Hacker News new | ask | show | jobs
by SigmundA 98 days ago
>Sure they do, because now your row / index is variable length rather than fixed length. Way more complicated.

Come on its literally a 2 byte per column header in the row so it just sums the column lengths to get the offset, it does the same thing for fixed length except it gets the col length from the schema.

It's not much more complicated than a fixed length column only the column length is stored in row vs schema. I am not sure where you are getting this idea it way more complicated, nor the 3 vs 4 byte thing, the whole row is a variable length structure and designed as such, null values change the row length fixed or variable data type and have to be accounted for since a null takes up no space in the column data its only in the null bitmap.

> what's the point of user-configuration of someone hard-codes 'NY' in a query or in the code

Because it doesn't matter, 'NY' isn't changing just like 11 the int wouldn't change, but 'NY' is way easier to understand and catch mistakes with and search for code without hitting a bunch of nonsense and distinguish when 10 columns are all coded next to each other in a result set.

I prefer my rows to be a little more readable than 1234, 1, 11, 2, 15, 1 ,3 and the users do too.

I have had my fill of transposition bugs where someone accidentally uses the wrong int on a pk id from a different table and still gets a valid but random result that passes a foreign key check almost enough for me to want to use guid's for pk's almost. At least with the coded values it is easier to spot because even with single character code people tend to pick things that make sense for the column values you know 'P' for pending, 'C' for complete etc, vs 1 2 3 4 used over and over across every different column with an auto increment.

1 comments

> Come on its literally...

You're the one saying a 2 character string is somehow a space savings. If we're going to split hairs that finely then you have to know that any row with a variable length string makes the entire row/index variable length and that is a net storage and performance loss. It's worse in every way than a simple integer. I will admit that it ultimately doesn't matter. But I'd also argue using an nvarchar in place of varchar for this also doesn't matter. It's not just premature optimization it's practically useless optimization.

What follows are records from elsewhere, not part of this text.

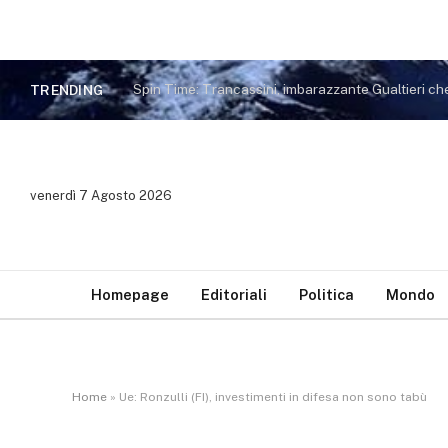
TRENDING
venerdì 7 Agosto 2026
Homepage
Editoriali
Politica
Mondo
Home
»
Ue: Ronzulli (FI), investimenti in difesa non sono tabù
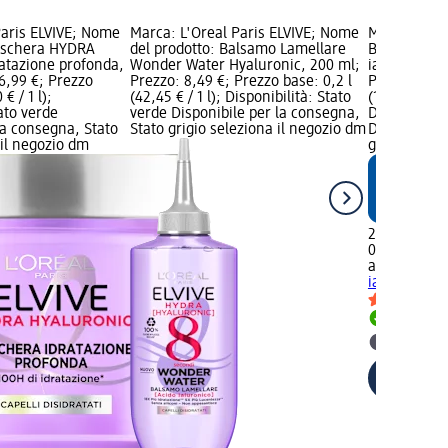
Paris ELVIVE; Nome
Marca: L'Oreal Paris ELVIVE; Nome
Marca: alve
Maschera HYDRA
del prodotto: Balsamo Lamellare
Balsamo idr
atazione profonda,
Wonder Water Hyaluronic, 200 ml;
ialuronico e
6,99 €; Prezzo
Prezzo: 8,49 €; Prezzo base: 0,2 l
Prezzo: 2,39
 € / 1 l);
(42,45 € / 1 l); Disponibilità: Stato
(11,95 € / 1
tato verde
verde Disponibile per la consegna,
Disponibilit
la consegna, Stato
Stato grigio seleziona il negozio dm
Disponibile
 il negozio dm
grigio selez
2,39 €
0,2 l (11,95 €
alverde
Bals
ialuronico e
Disponib
selezion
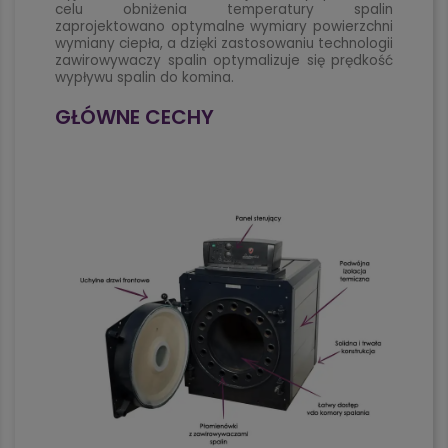
celu obniżenia temperatury spalin
zaprojektowano optymalne wymiary powierzchni
wymiany ciepła, a dzięki zastosowaniu technologii
zawirowywaczy spalin optymalizuje się prędkość
wypływu spalin do komina.
GŁÓWNE CECHY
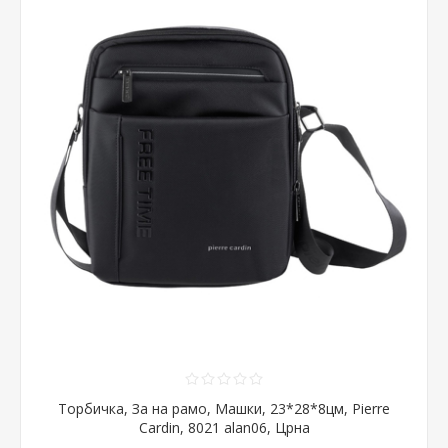
Торбичка, За на рамо, Машки, 23*28*8цм, Pierre
Cardin, 8021 alan06, Црна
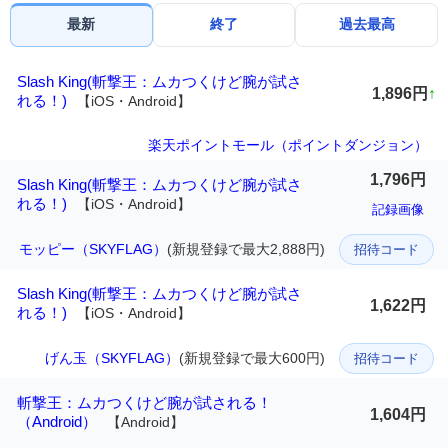
最新
終了
過去最高
Slash King(斬撃王：ムカつくけど腕が試さ
1,896円
↑
れる！)
【iOS・Android】
楽天ポイントモール（ポイントダンジョン）
1,796円
Slash King(斬撃王：ムカつくけど腕が試さ
れる！)
【iOS・Android】
記録画像
モッピー（SKYFLAG）
(新規登録で最大2,888円)
招待コード
Slash King(斬撃王：ムカつくけど腕が試さ
1,622円
れる！)
【iOS・Android】
げん玉（SKYFLAG）
(新規登録で最大600円)
招待コード
斬撃王：ムカつくけど腕が試される！
1,604円
（Android）
【Android】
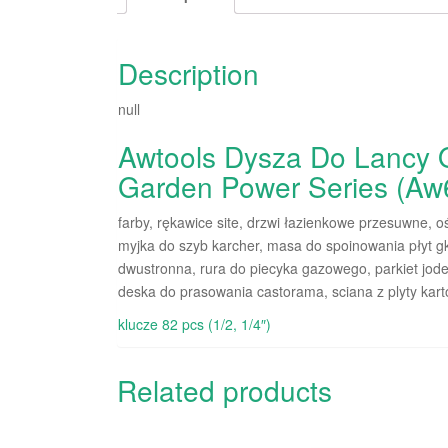
Description
null
Awtools Dysza Do Lancy 
Garden Power Series (Aw
farby, rękawice site, drzwi łazienkowe przesuwne, o
myjka do szyb karcher, masa do spoinowania płyt gk
dwustronna, rura do piecyka gazowego, parkiet jo
deska do prasowania castorama, sciana z plyty kar
klucze 82 pcs (1/2, 1/4″)
Related products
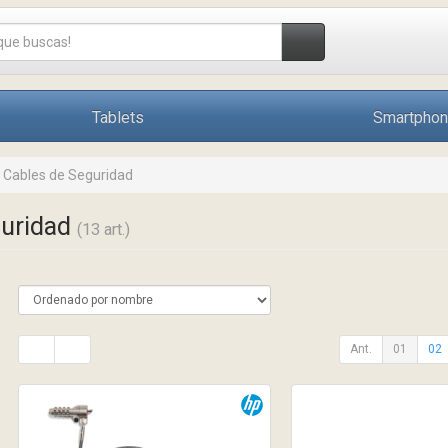
Tablets
Smartpho
Cables de Seguridad
guridad
(13 art.)
Ant.
01
02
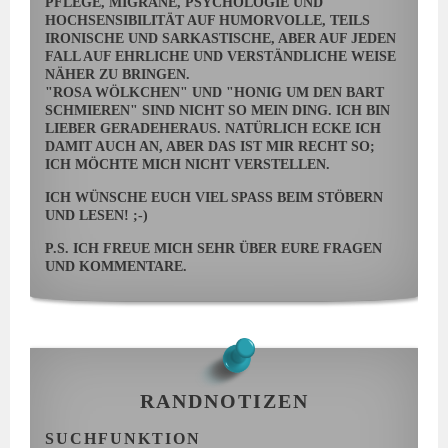
PFLEGE, MIGRÄNE, PSYCHOLOGIE UND
HOCHSENSIBILITÄT AUF HUMORVOLLE, TEILS
IRONISCHE UND SARKASTISCHE, ABER AUF JEDEN
FALL AUF EHRLICHE UND VERSTÄNDLICHE WEISE
NÄHER ZU BRINGEN.
"ROSA WÖLKCHEN" UND "HONIG UM DEN BART
SCHMIEREN" SIND NICHT SO MEIN DING. ICH BIN
LIEBER GERADEHERAUS. NATÜRLICH ECKE ICH
DAMIT AUCH AN, ABER DAS IST MIR RECHT SO;
ICH MÖCHTE MICH NICHT VERSTELLEN.
ICH WÜNSCHE EUCH VIEL SPASS BEIM STÖBERN U
ND LESEN! ;-)
P.S. ICH FREUE MICH SEHR ÜBER EURE FRAGEN
UND KOMMENTARE.
RANDNOTIZEN
SUCHFUNKTION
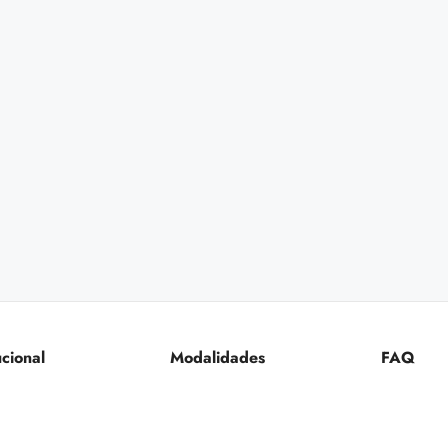
ucional
Modalidades
FAQ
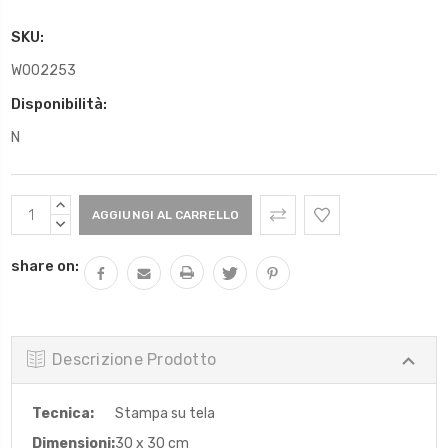
SKU:
W002253
Disponibilità:
N
Scorta
AUMENTARE
Attuale:
QUANTITÀ:
DIMINUIRE
QUANTITÀ:
share on:
Descrizione Prodotto
Tecnica:
Stampa su tela
Dimensioni:
30 x 30 cm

> Because it doesn't matter, 'NY' isn't changing just like 11 the int wouldn't change, but 'NY

That's not what happens but what happens is that somebody renames New York to New Eburacum and now your code doesn't match the value and it just adds more confusion.

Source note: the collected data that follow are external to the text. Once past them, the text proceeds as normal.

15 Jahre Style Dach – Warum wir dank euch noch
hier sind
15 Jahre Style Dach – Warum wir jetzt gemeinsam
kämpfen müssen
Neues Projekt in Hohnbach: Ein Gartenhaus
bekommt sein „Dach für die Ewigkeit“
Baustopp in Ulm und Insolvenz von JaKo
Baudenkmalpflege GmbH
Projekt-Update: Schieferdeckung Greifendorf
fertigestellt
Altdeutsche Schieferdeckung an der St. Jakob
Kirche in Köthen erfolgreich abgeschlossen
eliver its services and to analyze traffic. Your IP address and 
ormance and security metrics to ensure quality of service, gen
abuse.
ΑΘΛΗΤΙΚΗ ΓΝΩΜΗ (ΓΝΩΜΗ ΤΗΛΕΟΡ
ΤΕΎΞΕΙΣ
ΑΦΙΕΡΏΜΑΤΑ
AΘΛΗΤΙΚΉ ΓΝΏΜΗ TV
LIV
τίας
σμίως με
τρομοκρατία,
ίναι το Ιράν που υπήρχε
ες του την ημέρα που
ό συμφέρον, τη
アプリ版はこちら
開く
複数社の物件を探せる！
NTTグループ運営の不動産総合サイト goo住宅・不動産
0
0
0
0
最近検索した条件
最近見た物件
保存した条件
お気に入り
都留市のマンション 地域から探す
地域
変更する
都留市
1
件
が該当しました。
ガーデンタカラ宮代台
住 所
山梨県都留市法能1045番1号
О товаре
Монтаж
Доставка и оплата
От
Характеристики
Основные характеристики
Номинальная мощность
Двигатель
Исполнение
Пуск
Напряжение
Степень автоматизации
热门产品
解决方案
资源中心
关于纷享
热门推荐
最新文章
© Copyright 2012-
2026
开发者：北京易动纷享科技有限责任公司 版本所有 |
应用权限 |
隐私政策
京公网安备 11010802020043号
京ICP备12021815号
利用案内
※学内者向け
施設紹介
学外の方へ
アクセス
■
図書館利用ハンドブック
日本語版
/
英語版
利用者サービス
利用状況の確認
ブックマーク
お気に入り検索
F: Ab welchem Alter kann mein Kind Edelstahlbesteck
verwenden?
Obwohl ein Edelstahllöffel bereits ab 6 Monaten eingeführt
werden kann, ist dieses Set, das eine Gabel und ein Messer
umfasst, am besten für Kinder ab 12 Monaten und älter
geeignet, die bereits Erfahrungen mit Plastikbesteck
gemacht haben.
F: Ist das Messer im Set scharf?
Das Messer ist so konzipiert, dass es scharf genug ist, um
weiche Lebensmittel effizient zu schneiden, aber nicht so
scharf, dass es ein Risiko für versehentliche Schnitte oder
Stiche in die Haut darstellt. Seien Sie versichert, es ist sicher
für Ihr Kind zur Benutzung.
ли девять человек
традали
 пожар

But I'll grant you that it's totally fine. It's even more fine if you don't use varchar and instead use char(x).

>You're the one saying a 2 character string is somehow a space savings. If we're going to split hairs that finely then you have to know that any row with a variable length string makes the entire row/index variable length and that is a net storage and performance loss.

The row is always variable lengths as a structure it has flags noting how many columns there are with values and if there is a variable length section or not, only rows with no variable length fields at all has no variable length section and that is a bit flag check in the header.

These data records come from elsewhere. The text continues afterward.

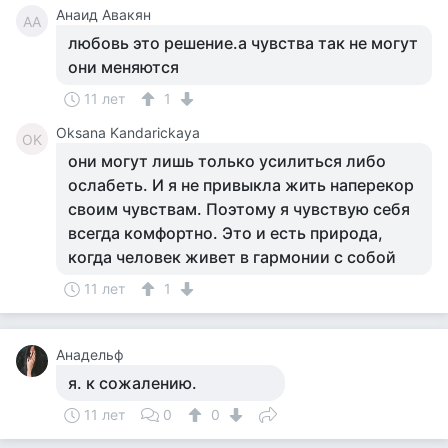
Анаид Авакян
АА
любовь это решение.а чувства так не могут
они меняются
11 лет
1
Oksana Kandarickaya
OK
они могут лишь только усилиться либо
ослабеть. И я не привыкла жить наперекор
своим чувствам. Поэтому я чувствую себя
всегда комфортно. Это и есть природа,
когда человек живет в гармонии с собой
11 лет
1
Анадельф
я. к сожалению.
11 лет
0
0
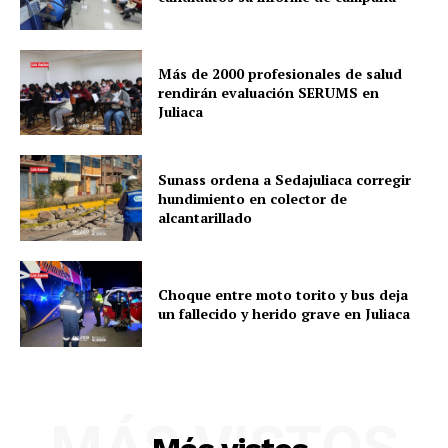
Más de 2000 profesionales de salud
rendirán evaluación SERUMS en
Juliaca
Sunass ordena a Sedajuliaca corregir
hundimiento en colector de
alcantarillado
Choque entre moto torito y bus deja
un fallecido y herido grave en Juliaca
MÁS VISTOS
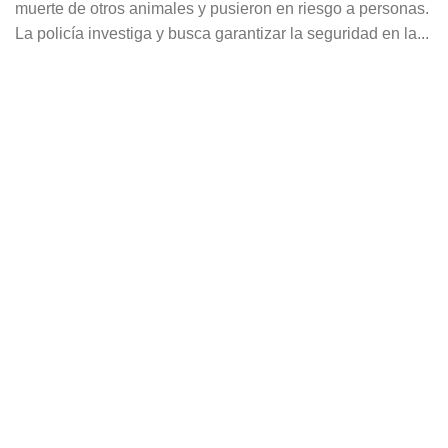
muerte de otros animales y pusieron en riesgo a personas.
La policía investiga y busca garantizar la seguridad en la...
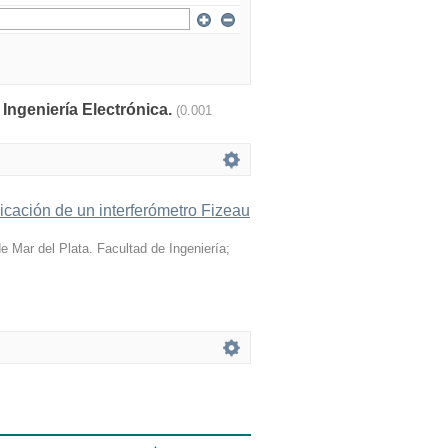
 Ingeniería Electrónica.
(0.001
licación de un interferómetro Fizeau
e Mar del Plata. Facultad de Ingeniería;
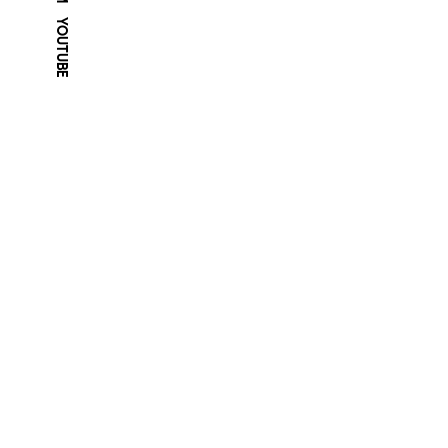
YOUTUBE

You are making a non argument, variable length fields can be a space savings over an int with single char codes which is very common, and do not impact performance in any meaningful way. Besides that one could use fixed length chars and still get the other benefits I mentioned while having the same exact space usage and processing as a fixed length ints.

>That's not what happens but what happens is that somebody renames New York to New Eburacum

Changing the descriptive meaning of an entry causes all sorts of problems and even more so if it is a int because it's completely opaque its much harder to see an issue in the system because everything is a bunch of ints that do not correlate in any way to their meaning.

Changing the description to something that has the same meaning worded differently is usually not an issue and still gives good debug visibility to the value. If you and your users consider New Eburacum synonymous with New York, then having the code stay 'NY' should not be an issue and still be obvious when querying the data.

Unless someone is using the short code in a user visible way and it has to be updated. State is a common one that does this and nobody is changing state names or codes because it is a common settled natural key.

In the rare situation this actually needed to be done then one can update existing data, this is a not an issue in practice. You have the be extremely cautious updating the description of a code because much data was entered under the previous description and the meaning that it carries, having the code have some human meaning makes it more obvious to maintainers this should be done with care, many times it would involve deprecating the old one and making a new one with a different code because they have different meanings, having a table instead of a enum allows other columns to have this metadata.

This is not the same issue as say using a SSN for a person ID.